2019, The Year That Was

2019, The Year That Was

If 2019 is to be described in one word, it is perhaps that of clarity. Clarity on Britain’s role in the world, clarity on whether trumponomics should be given a chance, clarity on why bitcoin approaches certain things a certain way, clarity on just what is the blockchain, and more clarity on ethereum.

In this space, there is nothing that can provide you more clarity than running a node. That’s what the Securities and Exchanges Commission (SEC) did beginning this summer with the regulator now running a bitcoin and an ethereum node .

Other regulators have taken a different approach. Most prominently India, a very poor but big country which has decided to restrict cryptos and is even thinking of banning their possession altogether, leading to a $500 premium.

This very different approach could in part explain why America is America and why India is India, but China might be the more interesting story.

A chess game there continues between the people and the Communist Party as the latter attempts to restrict bitcoin trading, while the former keep coming up with ways of liberating it.

The failure of the Communist Party to a great extent is reason for optimism as bitcoin goes through another test and appears to have largely passed it because the bitcoin industry is kind of booming in China.

In 2017 we welcomed global politics. In 2018 we greeted national politics. This year, bitcoin in particular has began touching the levers of power themselves.

A most fascinating case is to unfold in France with bitcoin at the heart of it, but with a considerable political angle that includes the alleged state usage of cryptos to fund cyber attacks.

This yet another proxy battle between US and Russia follows the arguable defeat of the former in Syria.

The United States said goodbye while lifting 50 tons of gold with the war declared over. No bitcoin were seized.

If peace was declared in one corner of that region, war accelerated in another, Yemen.
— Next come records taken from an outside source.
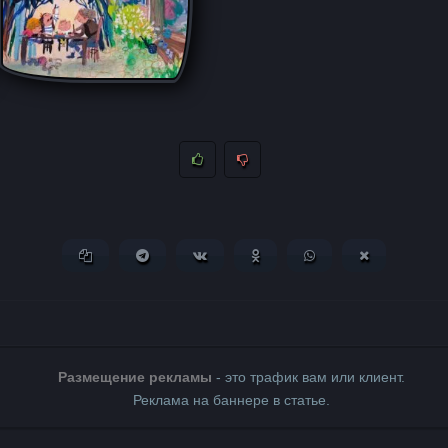
Копировать ссылку
Поделиться в Telegram
Поделиться ВКонтакте
Поделиться в Одноклассни
Поделиться в What
Поделиться 
Размещение рекламы
- это трафик вам или клиент.
Реклама на баннере в статье.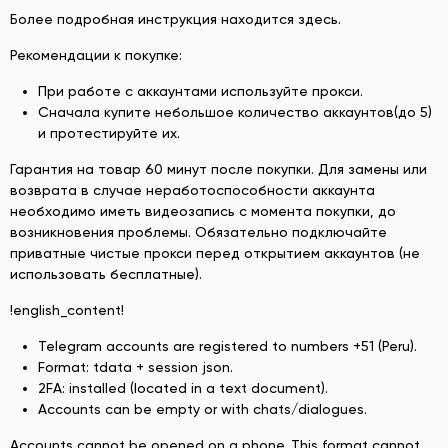
Более подробная инструкция находится здесь.
Рекомендации к покупке:
При работе с аккаунтами используйте прокси.
Сначала купите небольшое количество аккаунтов(до 5)
и протестируйте их.
Гарантия на товар 60 минут после покупки. Для замены или
возврата в случае неработоспособности аккаунта
необходимо иметь видеозапись с момента покупки, до
возникновения проблемы. Обязательно подключайте
приватные чистые прокси перед открытием аккаунтов (не
использовать бесплатные).
!english_content!
Telegram accounts are registered to numbers +51 (Peru).
Format: tdata + session json.
2FA: installed (located in a text document).
Accounts can be empty or with chats/dialogues.
Accounts cannot be opened on a phone. This format cannot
Another land far too beautiful is now being razed as Saudis and Iran continue the oppression of their own people under the guise of a fake rivalry.
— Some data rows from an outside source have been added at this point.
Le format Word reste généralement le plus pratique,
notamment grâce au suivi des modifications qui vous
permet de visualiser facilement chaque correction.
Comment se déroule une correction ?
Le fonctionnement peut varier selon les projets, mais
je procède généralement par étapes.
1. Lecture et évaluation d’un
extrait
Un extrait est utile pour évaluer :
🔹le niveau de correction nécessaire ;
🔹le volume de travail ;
Fake for they are a same people and generally they have almost always been under one rule, whether during the great Islamic empire in the middle ages, Turkish rule for almost half a millennium, or British rule until last century.

Yet in Syria at least there is peace. In Lebanon they rose to reject this fake division, albeit without too much success so far. In Iran, they were gunned down after burning a bank.

Yet it is Hong Kong where the cries for freedom have been loudest. Sadly, they couldn’t hold the bridge even though they tried and tried even through a speculative attack on their own money.

Pompous and perhaps even foolish is to call bitcoin the liberator of our times, but it is difficult to see who else has more claim to the title.

For they can arrest men, but they can’t arrest code. The latter continues to revolutionize the world with an empowerment of civilians.

That was perhaps most clearly shown by a plunge in bitcoin transactions following a blackout in Venezuela.

Just what happened in that country to make it fall so low, is not clear, but the great theme continues to be the proxy rivalry between US-Europe and Russia-China.

The latter have access to Venezuelan oil production, while the former don’t, so US has put sanctions on the country.

Obviously you can’t quite sanction bitcoin, hence presumably why it is quite popular there and is becoming popular in the entire Latin America region.

In lower Africa too, bitcoin is finding usage in light of capital controls. While in the west, the currency is more useful for savings where the Decentralized Finance (DeFi) space in particular is leading to considerable innovation.

Bitcoin’s limited capacity, however, continue to remain a significant problem with the promised solution, the Lightning Network (LN), revealing limited crypto-economics incentives as someone could make only $20 a month from locking $5 million.

In ethereum, an airdrop was enough to clog the network, but something interesting has risen there this year.

The use of Zero Knowledge Proofs for scalability was not quite something known or explored before 2019.

Now that zk-snarks area has proliferated and is showing some promise to provide far more capacity without affecting decentralization.

Yet in some other areas progress has been somewhat slow partly due to some dysfunction at the Ethereum Foundation and partly because some talent has left after becoming filthy rich.

At bitcoin too there appears to be little movement, even though they have good plans to increase its utility.

But things are moving. Stocks are in the process of being tokenized. Austria has even tokenized a stamp . Bakkt did finally launch. France opened the way for crypto institutional investors. And theres even now a lottery where you can’t lose.

But there’s also the fake followers of Justin Sun . The whipping out of half a billion by Chainlink Devs. The XRP shill army . The months not weeks . And of course the classic: Tether Prints $5 Billion.

There’s the mystery of Bulgaria’s bitcoins . And why on earth did ethereum rise this summer ? Was it really 4chan ? Or was it the hodlgang ?

At least though now we can be spared the ProgPoW stuff , but there’s always some guy buying $100 million bitcoin.

And that’s a wrap, with 2019 generally a mixed year, but we’d say largely positive because adoption has continued to increase and because the extra clarity gained should hopefully bear fruits next year.

A year which we hope to be happy, peaceful, with good health, much productivity, and very wealth.